There is heaven in the here and now (or there can be if we will see it and make it) and there is hell here on earth, and humans are very good at making that.  But beyond the hell we create for ourselves in the here and now with our selfishness and depravity, there is the hell of separation from God in what comes after this life.  And Bell doesn’t deny that either. 

What he does say is that forever may not be forever.

Bell argues (and argues from scripture) that Hell may not be the eternal conscious torment that so many have taught.  Bell argues that the awful fury of God’s righteous wrath isn’t poured out just so that the wicked will spend billions and billions and then billions more years more in sulfurous torment, but is instead meted out for the purpose of reconciliation.

Gasp!

The dominant theme in scripture is restoration to God.  That’s what the book (the collection of books) is about – the way that the ever loving God has set out to restore his lost and broken family. 

It comes up again and again and again.  Sins trodden underfoot, iniquities hurled into the depth of the sea.  God always has an intention.
Healing.
Redemption.
Love.
Bringing people home and rejoicing over them with singing. (Love Wins pg. 87-8)

But before you start shouting UNIVERSALIST and throwing stones at the supposed heretic, you should recognize two things.

ONE - Bell never says (at least not in this chapter, I haven’t read the entire book yet…) that everyone will be saved.  In fact he pointedly acknowledges that that redemption and love that God is so keen to offer to everyone can be refused.

I tell these stories because it is absolutely vital that we acknowledge that love, grace, and humanity can be rejected.  From the most subtle rolling of the eyes to the most violent degradation of another human, we are terrifyingly free to do as we please.
God gives us what we want, and if that’s hell, we can have it. (Love Wins pg. 72)

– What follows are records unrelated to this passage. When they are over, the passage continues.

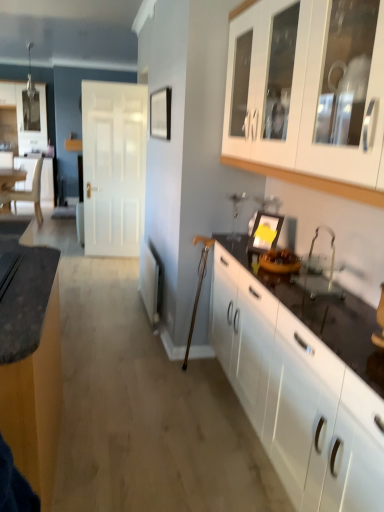
Question: From a real-world perspective, is white glossy cabinet at upper right, the first cabinetry from the right, physically above yellow paper at center?

Choices:
 (A) yes
 (B) no

Answer: (A)

Question: Can you confirm if white glossy cabinet at upper right, the first cabinetry from the right, is thinner than yellow paper at center?

Choices:
 (A) no
 (B) yes

Answer: (A)

Question: Does white glossy cabinet at upper right, the first cabinetry from the right, have a larger size compared to yellow paper at center?

Choices:
 (A) yes
 (B) no

Answer: (A)

Question: Can you confirm if white glossy cabinet at upper right, marked as the 3th cabinetry in a left-to-right arrangement, is positioned to the left of yellow paper at center?

Choices:
 (A) yes
 (B) no

Answer: (B)

Question: From a real-world perspective, is white glossy cabinet at upper right, marked as the 3th cabinetry in a left-to-right arrangement, located beneath yellow paper at center?

Choices:
 (A) yes
 (B) no

Answer: (B)

Question: Is white glossy cabinets at right, which is the 2th cabinetry from right to left, in front of or behind wooden table at left in the image?

Choices:
 (A) behind
 (B) front

Answer: (B)

Question: Would you say white glossy cabinets at right, which is the 2th cabinetry from right to left, is to the left or to the right of wooden table at left in the picture?

Choices:
 (A) left
 (B) right

Answer: (B)

Question: From a real-world perspective, is white glossy cabinets at right, which is the 2th cabinetry from right to left, physically located above or below wooden table at left?

Choices:
 (A) below
 (B) above

Answer: (A)

Question: Choose the correct answer: Is white glossy cabinets at right, which is the 2th cabinetry from right to left, inside wooden table at left or outside it?

Choices:
 (A) inside
 (B) outside

Answer: (B)

Question: From the image's perspective, relative to matte black countertop at left, which is the 3th cabinetry from right to left, is clear glass sink at lower right above or below?

Choices:
 (A) above
 (B) below

Answer: (A)

Question: Would you say clear glass sink at lower right is to the left or to the right of matte black countertop at left, which appears as the first cabinetry when viewed from the left, in the picture?

Choices:
 (A) right
 (B) left

Answer: (A)

Question: Based on their sizes in the image, would you say clear glass sink at lower right is bigger or smaller than matte black countertop at left, which appears as the first cabinetry when viewed from the left?

Choices:
 (A) small
 (B) big

Answer: (A)

Question: From their relative heights in the image, would you say clear glass sink at lower right is taller or shorter than matte black countertop at left, which is the 3th cabinetry from right to left?

Choices:
 (A) tall
 (B) short

Answer: (B)

Question: From the image's perspective, is white matte door at center positioned above or below wooden table at left?

Choices:
 (A) below
 (B) above

Answer: (A)

Question: Considering the positions of white matte door at center and wooden table at left in the image, is white matte door at center bigger or smaller than wooden table at left?

Choices:
 (A) big
 (B) small

Answer: (A)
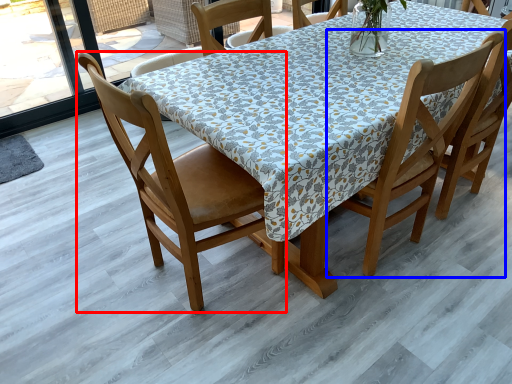
Question: Which of the following is the farthest to the observer, chair (highlighted by a red box) or chair (highlighted by a blue box)?

Choices:
 (A) chair
 (B) chair

Answer: (B)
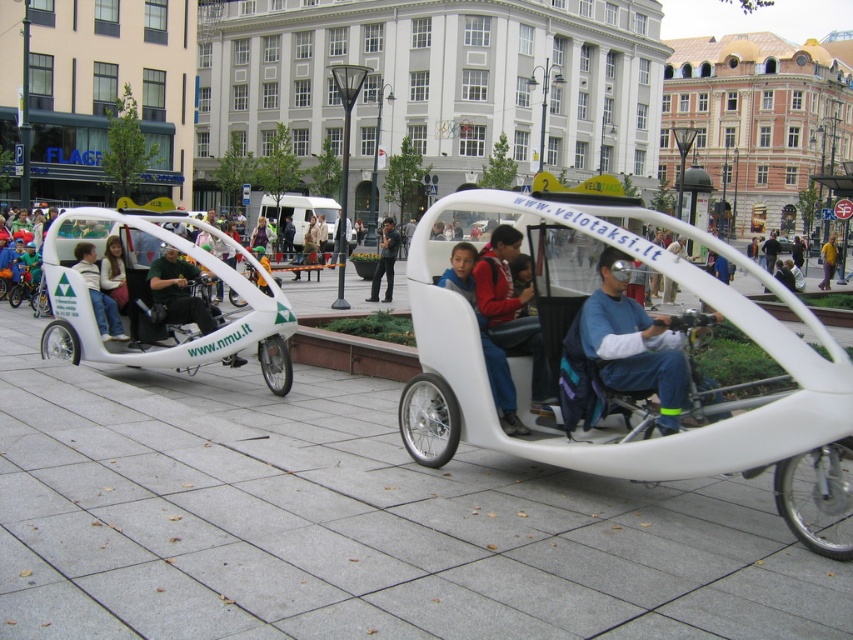
Question: Which object is the farthest from the yellow fabric jacket at center?

Choices:
 (A) white matte pedicab at left
 (B) red sweater at center
 (C) white matte pedicab at center

Answer: (C)

Question: Estimate the real-world distances between objects in this image. Which object is farther from the red sweater at center?

Choices:
 (A) dark blue jeans at center
 (B) yellow fabric jacket at center

Answer: (B)

Question: Is red sweater at center bigger than matte white jacket at center?

Choices:
 (A) no
 (B) yes

Answer: (A)

Question: Among these points, which one is farthest from the camera?

Choices:
 (A) (549, 385)
 (B) (195, 301)
 (C) (91, 292)

Answer: (C)

Question: Does white matte pedicab at center appear on the right side of red sweater at center?

Choices:
 (A) yes
 (B) no

Answer: (A)

Question: Is white matte pedicab at center bigger than white matte pedicab at left?

Choices:
 (A) yes
 (B) no

Answer: (A)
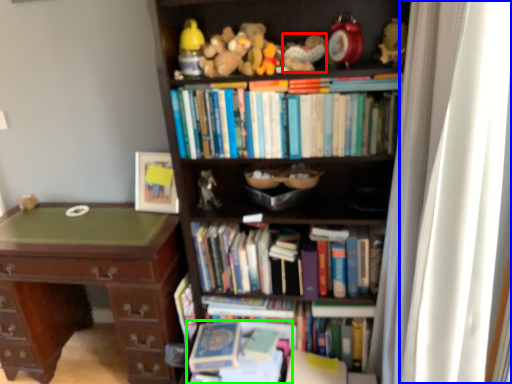
Question: Which object is the closest to the toy (highlighted by a red box)? Choose among these: curtain (highlighted by a blue box) or book (highlighted by a green box).

Choices:
 (A) curtain
 (B) book

Answer: (A)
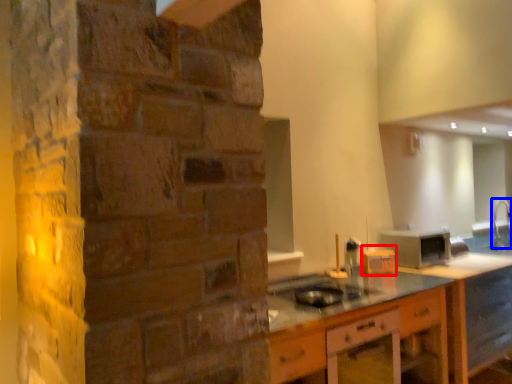
Question: Which point is closer to the camera, appliance (highlighted by a red box) or faucet (highlighted by a blue box)?

Choices:
 (A) appliance
 (B) faucet

Answer: (A)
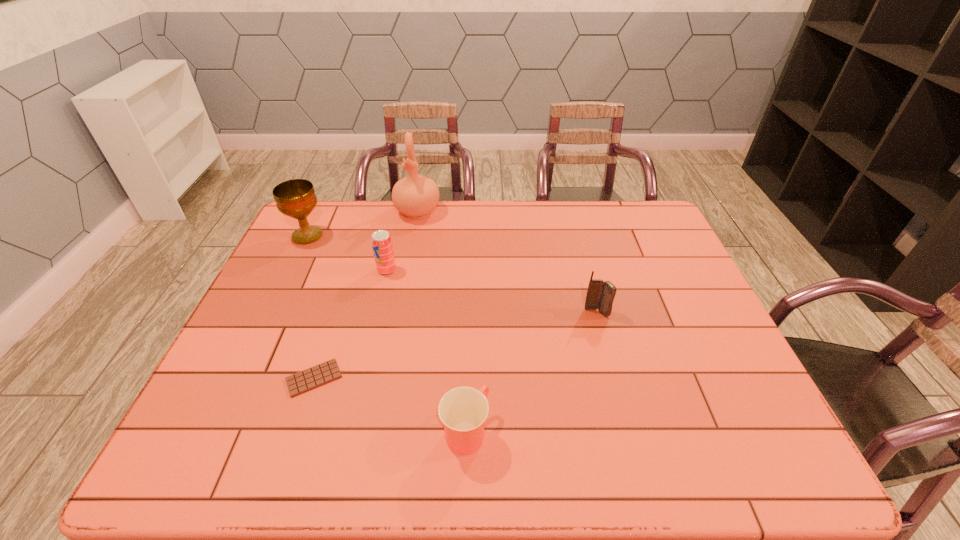
The image size is (960, 540). In order to click on vacant space that satisfies the following two spatial constraints: 1. on the front side of the cup; 2. on the right side of the chalice in this screenshot , I will do `click(213, 431)`.

Identify the location of vacant area in the image that satisfies the following two spatial constraints: 1. on the front side of the chalice; 2. on the left side of the candy bar. Image resolution: width=960 pixels, height=540 pixels. (238, 378).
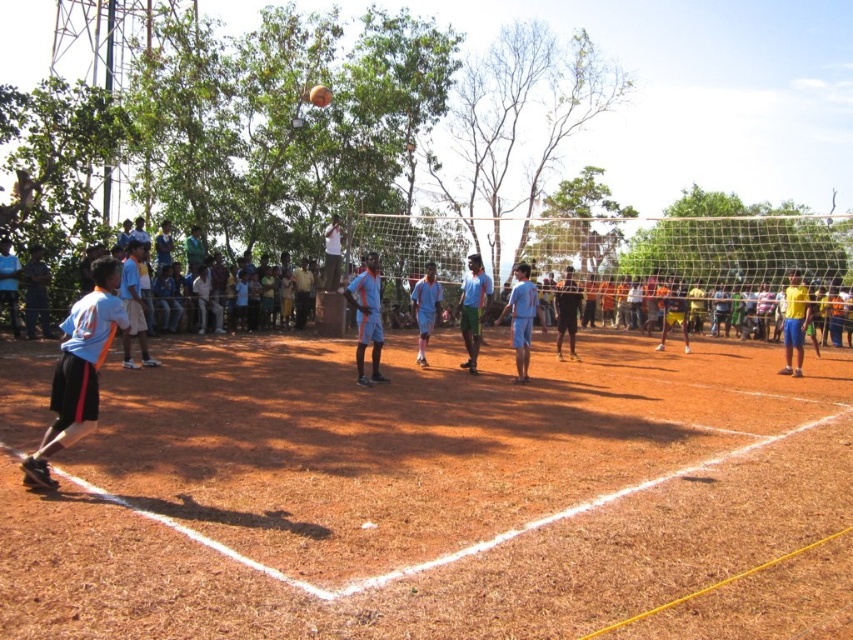
You are a photographer trying to capture the entire volleyball court in one shot. Given that the brown dirt field at center and the yellow fabric shorts at right are both in your frame, which object will occupy more space in the photo?

The brown dirt field at center occupies more space in the photo because it is bigger than the yellow fabric shorts at right according to the description.

You are a coach standing at the edge of the volleyball court. You need to quickly pass a water bottle to the player wearing the light blue jersey at left from the brown dirt field at center. Can you throw it directly without it hitting the net?

The distance between brown dirt field at center and light blue jersey at left is 4.40 meters. Since the volleyball net is placed at the center of the court, which is typically 9 meters wide, the net spans the entire width. Therefore, the 4.40 meters distance suggests the bottle would cross the net area. However, the net height is about 2.43 meters for men or 2.24 meters for women. If the bottle is thrown high enough to clear the net, it might reach, but if not, it could hit the net. Without knowing the team

You are a photographer standing at the edge of the volleyball court. You want to take a photo that includes both the point at position [366,545] and the point at position [798,282]. Which point will appear closer to the bottom of the photo?

Point [366,545] is closer to the camera than point [798,282], so in the photo, the point at [366,545] will appear closer to the bottom of the photo.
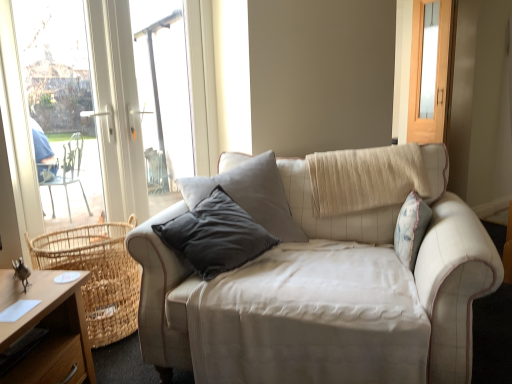
Question: Is beige fabric couch at center wider or thinner than wooden desk at lower left?

Choices:
 (A) thin
 (B) wide

Answer: (B)

Question: Considering the positions of beige fabric couch at center and wooden desk at lower left in the image, is beige fabric couch at center taller or shorter than wooden desk at lower left?

Choices:
 (A) short
 (B) tall

Answer: (B)

Question: Based on their relative distances, which object is nearer to the beige fabric couch at center?

Choices:
 (A) wooden desk at lower left
 (B) woven natural basket at lower left
 (C) matte wooden screen door at upper right

Answer: (B)

Question: Estimate the real-world distances between objects in this image. Which object is farther from the matte wooden screen door at upper right?

Choices:
 (A) wooden desk at lower left
 (B) woven natural basket at lower left
 (C) beige fabric couch at center

Answer: (A)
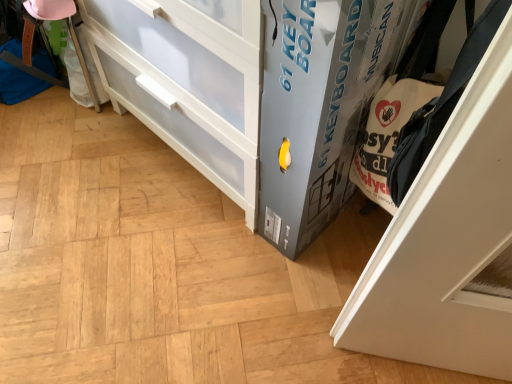
What do you see at coordinates (447, 242) in the screenshot? Image resolution: width=512 pixels, height=384 pixels. I see `white matte door at right` at bounding box center [447, 242].

What is the approximate height of white matte door at right?

It is 43.67 centimeters.

This screenshot has height=384, width=512. Identify the location of white matte door at right. (447, 242).

Identify the location of gray cardboard box at lower right. This screenshot has width=512, height=384. tap(316, 108).

This screenshot has height=384, width=512. What do you see at coordinates (316, 108) in the screenshot? I see `gray cardboard box at lower right` at bounding box center [316, 108].

Find the location of a particular element. The height and width of the screenshot is (384, 512). white matte door at right is located at coordinates point(447,242).

Does gray cardboard box at lower right appear on the left side of white matte door at right?

Yes.

Who is more distant, gray cardboard box at lower right or white matte door at right?

gray cardboard box at lower right is behind.

Looking at this image, which point is more distant from viewer, [307,18] or [461,332]?

Point [461,332]

From the image's perspective, is gray cardboard box at lower right above or below white matte door at right?

gray cardboard box at lower right is situated higher than white matte door at right in the image.

From a real-world perspective, is gray cardboard box at lower right on top of white matte door at right?

No.

Considering the sizes of objects gray cardboard box at lower right and white matte door at right in the image provided, who is wider, gray cardboard box at lower right or white matte door at right?

gray cardboard box at lower right is wider.

Can you confirm if gray cardboard box at lower right is shorter than white matte door at right?

No.

Can you confirm if gray cardboard box at lower right is bigger than white matte door at right?

Yes, gray cardboard box at lower right is bigger than white matte door at right.

Would you say gray cardboard box at lower right contains white matte door at right?

No, white matte door at right is not surrounded by gray cardboard box at lower right.

Are gray cardboard box at lower right and white matte door at right located far from each other?

gray cardboard box at lower right is actually quite close to white matte door at right.

Looking at this image, is gray cardboard box at lower right oriented away from white matte door at right?

That's not correct — gray cardboard box at lower right is not looking away from white matte door at right.

What's the angular difference between gray cardboard box at lower right and white matte door at right's facing directions?

There is a 0.113-degree angle between the facing directions of gray cardboard box at lower right and white matte door at right.

Locate an element on the screen. This screenshot has width=512, height=384. door below the gray cardboard box at lower right (from the image's perspective) is located at coordinates (447, 242).

Is white matte door at right to the right of gray cardboard box at lower right from the viewer's perspective?

Correct, you'll find white matte door at right to the right of gray cardboard box at lower right.

Is the depth of white matte door at right greater than that of gray cardboard box at lower right?

No, it is not.

Is point (455, 224) farther from camera compared to point (376, 36)?

No, (455, 224) is in front of (376, 36).

From the image's perspective, does white matte door at right appear lower than gray cardboard box at lower right?

Yes.

From a real-world perspective, is white matte door at right above or below gray cardboard box at lower right?

Clearly, from a real-world perspective, white matte door at right is above gray cardboard box at lower right.

Which object is thinner, white matte door at right or gray cardboard box at lower right?

white matte door at right is thinner.

In terms of height, does white matte door at right look taller or shorter compared to gray cardboard box at lower right?

In the image, white matte door at right appears to be shorter than gray cardboard box at lower right.

Which of these two, white matte door at right or gray cardboard box at lower right, is smaller?

Smaller between the two is white matte door at right.

Is white matte door at right located outside gray cardboard box at lower right?

white matte door at right is positioned outside gray cardboard box at lower right.

Is white matte door at right with gray cardboard box at lower right?

No, white matte door at right is not touching gray cardboard box at lower right.

Is white matte door at right facing away from gray cardboard box at lower right?

white matte door at right does not have its back to gray cardboard box at lower right.

Can you tell me how much white matte door at right and gray cardboard box at lower right differ in facing direction?

0.113 degrees separate the facing orientations of white matte door at right and gray cardboard box at lower right.

At what (x,y) coordinates should I click in order to perform the action: click on cabinetry lying on the left of white matte door at right. Please return your answer as a coordinate pair (x, y). This screenshot has height=384, width=512. Looking at the image, I should click on (316, 108).

In the image, there is a white matte door at right. At what (x,y) coordinates should I click in order to perform the action: click on cabinetry above it (from the image's perspective). Please return your answer as a coordinate pair (x, y). Looking at the image, I should click on (316, 108).

This screenshot has width=512, height=384. Identify the location of cabinetry that is under the white matte door at right (from a real-world perspective). (316, 108).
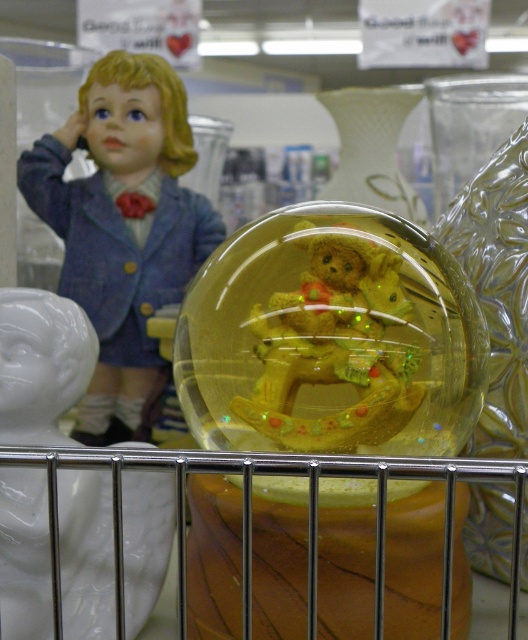
Is matte blue fabric doll at upper left thinner than translucent yellow bear at center?

No, matte blue fabric doll at upper left is not thinner than translucent yellow bear at center.

Between matte blue fabric doll at upper left and translucent yellow bear at center, which one appears on the right side from the viewer's perspective?

From the viewer's perspective, translucent yellow bear at center appears more on the right side.

Between point (115, 296) and point (300, 378), which one is positioned behind?

The point (115, 296) is behind.

What are the coordinates of `matte blue fabric doll at upper left` in the screenshot? It's located at (122, 227).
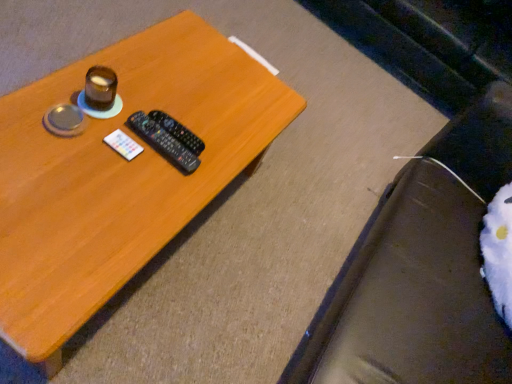
Identify the location of free point behind black plastic remote at center, placed as the second remote control when sorted from back to front. The width and height of the screenshot is (512, 384). (193, 108).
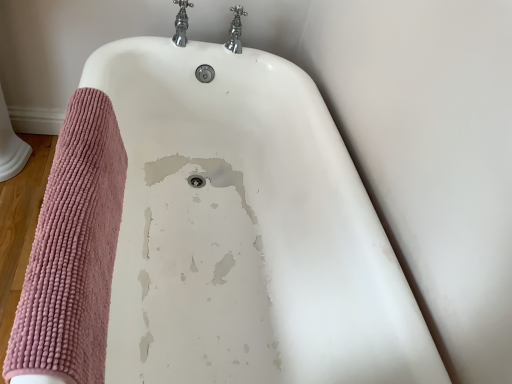
Question: Is white glossy bathtub at center far away from chrome metallic faucet at upper center, which is the second tap in right-to-left order?

Choices:
 (A) no
 (B) yes

Answer: (A)

Question: Is white glossy bathtub at center taller than chrome metallic faucet at upper center, positioned as the 1th tap in left-to-right order?

Choices:
 (A) no
 (B) yes

Answer: (B)

Question: Does white glossy bathtub at center have a lesser height compared to chrome metallic faucet at upper center, which is the second tap in right-to-left order?

Choices:
 (A) yes
 (B) no

Answer: (B)

Question: Does white glossy bathtub at center have a greater width compared to chrome metallic faucet at upper center, positioned as the 1th tap in left-to-right order?

Choices:
 (A) yes
 (B) no

Answer: (A)

Question: Is white glossy bathtub at center aimed at chrome metallic faucet at upper center, which is the second tap in right-to-left order?

Choices:
 (A) yes
 (B) no

Answer: (B)

Question: Is white glossy bathtub at center smaller than chrome metallic faucet at upper center, positioned as the 1th tap in left-to-right order?

Choices:
 (A) no
 (B) yes

Answer: (A)

Question: From the image's perspective, is white glossy bathtub at center beneath chrome metallic faucet at upper center, the second tap when ordered from left to right?

Choices:
 (A) no
 (B) yes

Answer: (B)

Question: Is white glossy bathtub at center not inside chrome metallic faucet at upper center, acting as the first tap starting from the right?

Choices:
 (A) no
 (B) yes

Answer: (B)

Question: Is white glossy bathtub at center in front of chrome metallic faucet at upper center, the second tap when ordered from left to right?

Choices:
 (A) yes
 (B) no

Answer: (A)

Question: Is white glossy bathtub at center further to camera compared to chrome metallic faucet at upper center, acting as the first tap starting from the right?

Choices:
 (A) no
 (B) yes

Answer: (A)

Question: Considering the relative sizes of white glossy bathtub at center and chrome metallic faucet at upper center, acting as the first tap starting from the right, in the image provided, is white glossy bathtub at center thinner than chrome metallic faucet at upper center, acting as the first tap starting from the right,?

Choices:
 (A) no
 (B) yes

Answer: (A)

Question: Is white glossy bathtub at center not close to chrome metallic faucet at upper center, acting as the first tap starting from the right?

Choices:
 (A) no
 (B) yes

Answer: (A)

Question: Would you say chrome metallic faucet at upper center, the second tap when ordered from left to right, contains white glossy bathtub at center?

Choices:
 (A) no
 (B) yes

Answer: (A)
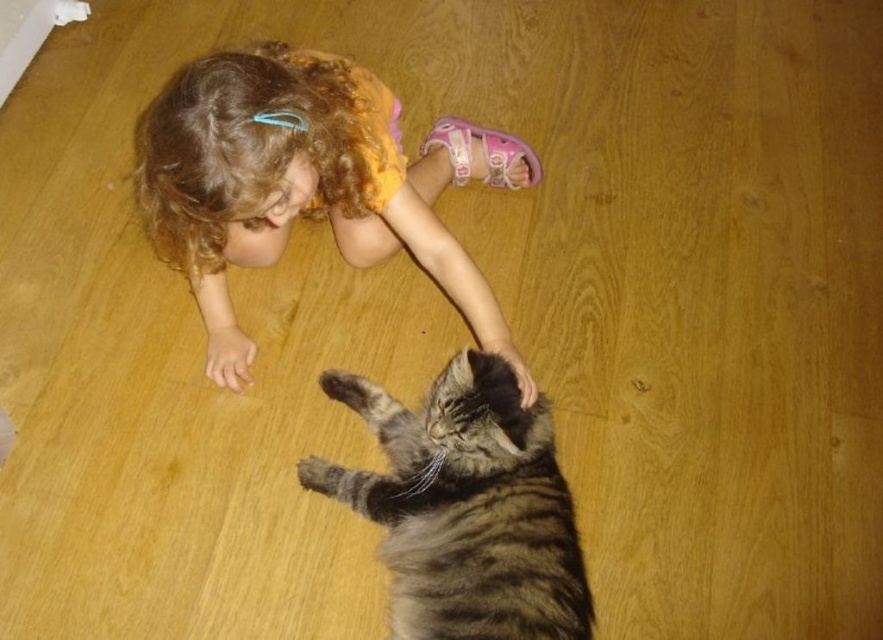
Question: Can you confirm if curly blonde hair at upper left is positioned to the right of striped fur cat at lower center?

Choices:
 (A) yes
 (B) no

Answer: (B)

Question: Is curly blonde hair at upper left above striped fur cat at lower center?

Choices:
 (A) no
 (B) yes

Answer: (B)

Question: Among these objects, which one is farthest from the camera?

Choices:
 (A) striped fur cat at lower center
 (B) curly blonde hair at upper left

Answer: (A)

Question: Is curly blonde hair at upper left smaller than striped fur cat at lower center?

Choices:
 (A) no
 (B) yes

Answer: (A)

Question: Among these points, which one is nearest to the camera?

Choices:
 (A) (266, 244)
 (B) (555, 474)

Answer: (B)

Question: Which of the following is the closest to the observer?

Choices:
 (A) (446, 406)
 (B) (238, 378)

Answer: (A)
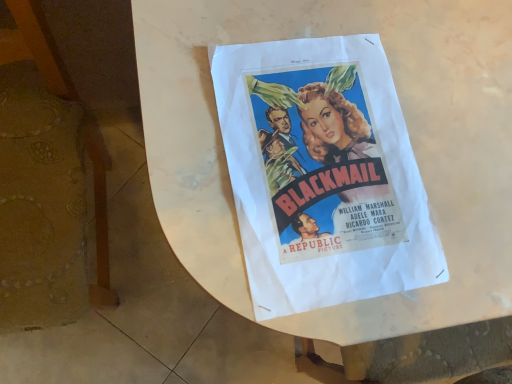
This screenshot has width=512, height=384. Describe the element at coordinates (407, 127) in the screenshot. I see `white paper at center` at that location.

Locate an element on the screen. matte paper poster at center is located at coordinates (322, 174).

I want to click on wooden chair at left, so click(x=46, y=188).

From a real-world perspective, between matte paper poster at center and wooden chair at left, who is vertically higher?

matte paper poster at center is physically above.

Is matte paper poster at center in front of or behind wooden chair at left in the image?

Visually, matte paper poster at center is located behind wooden chair at left.

Is matte paper poster at center to the left of wooden chair at left from the viewer's perspective?

No.

Considering the sizes of objects matte paper poster at center and wooden chair at left in the image provided, who is thinner, matte paper poster at center or wooden chair at left?

With smaller width is matte paper poster at center.

You are a GUI agent. You are given a task and a screenshot of the screen. Output one action in this format:
    pyautogui.click(x=<x>, y=<y>)
    Task: Click on the furniture lying in front of the white paper at center
    This screenshot has height=384, width=512.
    Given the screenshot: What is the action you would take?
    pyautogui.click(x=46, y=188)

Is wooden chair at left taller or shorter than white paper at center?

In the image, wooden chair at left appears to be taller than white paper at center.

How distant is wooden chair at left from white paper at center?

The distance of wooden chair at left from white paper at center is 39.64 centimeters.

How different are the orientations of wooden chair at left and white paper at center in degrees?

2.9 degrees separate the facing orientations of wooden chair at left and white paper at center.

The height and width of the screenshot is (384, 512). Identify the location of poster above the white paper at center (from a real-world perspective). (322, 174).

Considering the sizes of objects matte paper poster at center and white paper at center in the image provided, who is bigger, matte paper poster at center or white paper at center?

Bigger between the two is white paper at center.

In terms of width, does matte paper poster at center look wider or thinner when compared to white paper at center?

matte paper poster at center is thinner than white paper at center.

Looking at this image, which point is more distant from viewer, (335, 298) or (367, 334)?

The point (367, 334) is behind.

Considering the relative sizes of wooden chair at left and matte paper poster at center in the image provided, is wooden chair at left smaller than matte paper poster at center?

And TWO – If you reject Bell as a vile heretic based on this, you’re also going to have to pin that label on and throw stones at the venerable C.S. Lewis who held a very similar view of hell.  Lewis believed that “humanity is already ‘saved’ in principle (Mere Christianity, pg. 156)” and that it is up to each one to accept or reject that salvation, even from within the torments of hell.   The difference between Lewis and Bell is that Lewis is more pessimistic about the eventual repentance of those in the torments of their own hell.  Bell, “ has more faith in the ability of some to eventually repent, that is the only real difference between them—and it is a belief about people not about God and God’s desires.”

Finally, it is objected that the ultimate loss of single soul means the defeat of omnipotence. And so it does.  In creating beings with free will, omnipotence from the outset submits to the possibility of such defeat.  What you call defeat, I call miracle:  for to make things which are not Itself, and thus to become, in a sense, capable of being resisted by its own handiwork, is the most astonishing and unimaginable of all the feats we attribute to the Deity.  I willingly believe that the damned are, in one sense, successful, rebels to the end; that the doors of hell are locked on the inside.  I do not mean that the ghosts may not wish to come out of hell, in the vague fashion wherein an envious man “wishes” to be happy: but they certainly do not will even the first preliminary stages of that self-abandonment through which alone the soul can reach any good.  They enjoy forever the horrible freedom they have demanded, and are therefore self-enslaved just as the blessed, forever submitted to obedience, become through all eternity more and more free. (The Problem of Pain, pg. 127-8)


This is the “jacked up theology” people have been screaming about?  What the hell?